You ask, “What happened?”

They say, “I’m looking for the keys I dropped in the bushes.”

“But there aren’t any bushes where you are searching.”

“Yes, but I can’t see over there.”

## 1/19/2009

### Netflix prize within epsilon

The competitors for the Netflix Prize are tantalizingly close winning the million dollar prize. This year, BellKor and Commendo Research sent a combined solution that won the progress prize. Reading the writeups 2 is instructive. Several aspects of solutions are taken for granted including stochastic gradient descent, ensemble prediction, and targeting residuals (a form of boosting). Relatively to last year, it appears that many approaches have added parameterizations, especially for the purpose of modeling through time.

The big question is: will they make the big prize?

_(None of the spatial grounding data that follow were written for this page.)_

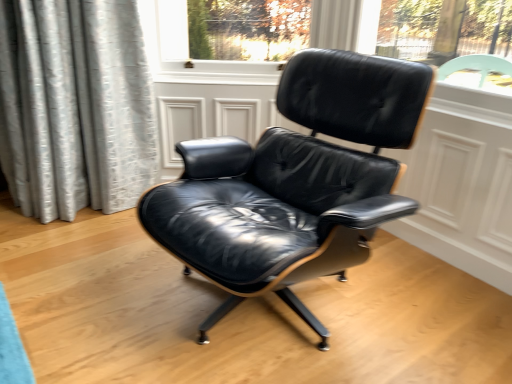
The image size is (512, 384). Describe the element at coordinates (210, 113) in the screenshot. I see `black leather screen door at center` at that location.

Image resolution: width=512 pixels, height=384 pixels. I want to click on black leather screen door at center, so click(210, 113).

Find the location of a particular element. This screenshot has width=512, height=384. black leather chair at center is located at coordinates (295, 182).

Image resolution: width=512 pixels, height=384 pixels. What do you see at coordinates (295, 182) in the screenshot?
I see `black leather chair at center` at bounding box center [295, 182].

You are a GUI agent. You are given a task and a screenshot of the screen. Output one action in this format:
    pyautogui.click(x=<x>, y=<y>)
    Task: Click on the black leather screen door at center
    The height and width of the screenshot is (384, 512).
    Given the screenshot: What is the action you would take?
    click(x=210, y=113)

Does black leather chair at center appear on the right side of black leather screen door at center?

Yes.

Considering the positions of objects black leather chair at center and black leather screen door at center in the image provided, who is in front, black leather chair at center or black leather screen door at center?

black leather chair at center is in front.

Which is nearer, (340, 275) or (200, 93)?

Clearly, point (340, 275) is closer to the camera than point (200, 93).

Consider the image. From the image's perspective, does black leather chair at center appear higher than black leather screen door at center?

No, from the image's perspective, black leather chair at center is not above black leather screen door at center.

From a real-world perspective, is black leather chair at center located higher than black leather screen door at center?

Indeed, from a real-world perspective, black leather chair at center stands above black leather screen door at center.

Which of these two, black leather chair at center or black leather screen door at center, is wider?

A: Wider between the two is black leather chair at center.

Considering the relative sizes of black leather chair at center and black leather screen door at center in the image provided, is black leather chair at center taller than black leather screen door at center?

Correct, black leather chair at center is much taller as black leather screen door at center.

Considering the sizes of objects black leather chair at center and black leather screen door at center in the image provided, who is bigger, black leather chair at center or black leather screen door at center?

black leather chair at center.

Is black leather chair at center completely or partially outside of black leather screen door at center?

Yes, black leather chair at center is outside of black leather screen door at center.

Are black leather chair at center and black leather screen door at center located far from each other?

No.

Is black leather chair at center aimed at black leather screen door at center?

No.

How many degrees apart are the facing directions of black leather chair at center and black leather screen door at center?

47.3 degrees separate the facing orientations of black leather chair at center and black leather screen door at center.

Measure the distance from black leather chair at center to black leather screen door at center.

black leather chair at center is 28.94 inches away from black leather screen door at center.

In the image, there is a black leather chair at center. Where is `screen door below it (from a real-world perspective)`? This screenshot has height=384, width=512. screen door below it (from a real-world perspective) is located at coordinates (210, 113).

Which object is positioned more to the left, black leather screen door at center or black leather chair at center?

black leather screen door at center.

Relative to black leather chair at center, is black leather screen door at center in front or behind?

In the image, black leather screen door at center appears behind black leather chair at center.

Which is in front, point (195, 94) or point (303, 229)?

The point (303, 229) is closer to the camera.

Consider the image. From the image's perspective, which one is positioned lower, black leather screen door at center or black leather chair at center?

black leather chair at center appears lower in the image.

In the scene shown: From a real-world perspective, which is physically above, black leather screen door at center or black leather chair at center?

From a 3D spatial view, black leather chair at center is above.

Can you confirm if black leather screen door at center is thinner than black leather chair at center?

Yes.

Considering the relative sizes of black leather screen door at center and black leather chair at center in the image provided, is black leather screen door at center taller than black leather chair at center?

Incorrect, the height of black leather screen door at center is not larger of that of black leather chair at center.

Considering the relative sizes of black leather screen door at center and black leather chair at center in the image provided, is black leather screen door at center smaller than black leather chair at center?

Indeed, black leather screen door at center has a smaller size compared to black leather chair at center.

Is black leather chair at center completely or partially inside black leather screen door at center?

That's incorrect, black leather chair at center is not inside black leather screen door at center.

Is black leather screen door at center far away from black leather chair at center?

black leather screen door at center is actually quite close to black leather chair at center.

Is black leather screen door at center facing towards black leather chair at center?

Yes.

How many degrees apart are the facing directions of black leather screen door at center and black leather chair at center?

The angle between the facing direction of black leather screen door at center and the facing direction of black leather chair at center is 47.3 degrees.

I want to click on chair below the black leather screen door at center (from the image's perspective), so click(x=295, y=182).

Locate an element on the screen. This screenshot has width=512, height=384. screen door that is on the left side of black leather chair at center is located at coordinates (210, 113).

This screenshot has height=384, width=512. Find the location of `chair below the black leather screen door at center (from the image's perspective)`. chair below the black leather screen door at center (from the image's perspective) is located at coordinates (295, 182).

At this point, the level of complexity in entering the competition is prohibitive, so perhaps only the existing competitors will continue to try. (This equation might change drastically if the teams open source their existing solutions, including parameter settings.) One fear is that the progress is asymptoting on the wrong side of the 10% threshold. In the first year, the teams progressed through 84.3% of the 10% gap, and in the second year, they progressed through just 64.4% of the remaining gap. While these numbers suggest an asymptote on the wrong side, in the month since the progress prize another 34.0% improvement of the remainder has been achieved. It’s remarkable that it’s too close to call, with just a 0.0035 RMSE gap to win the big prize. Clever people finding just the right parameterization might very well succeed.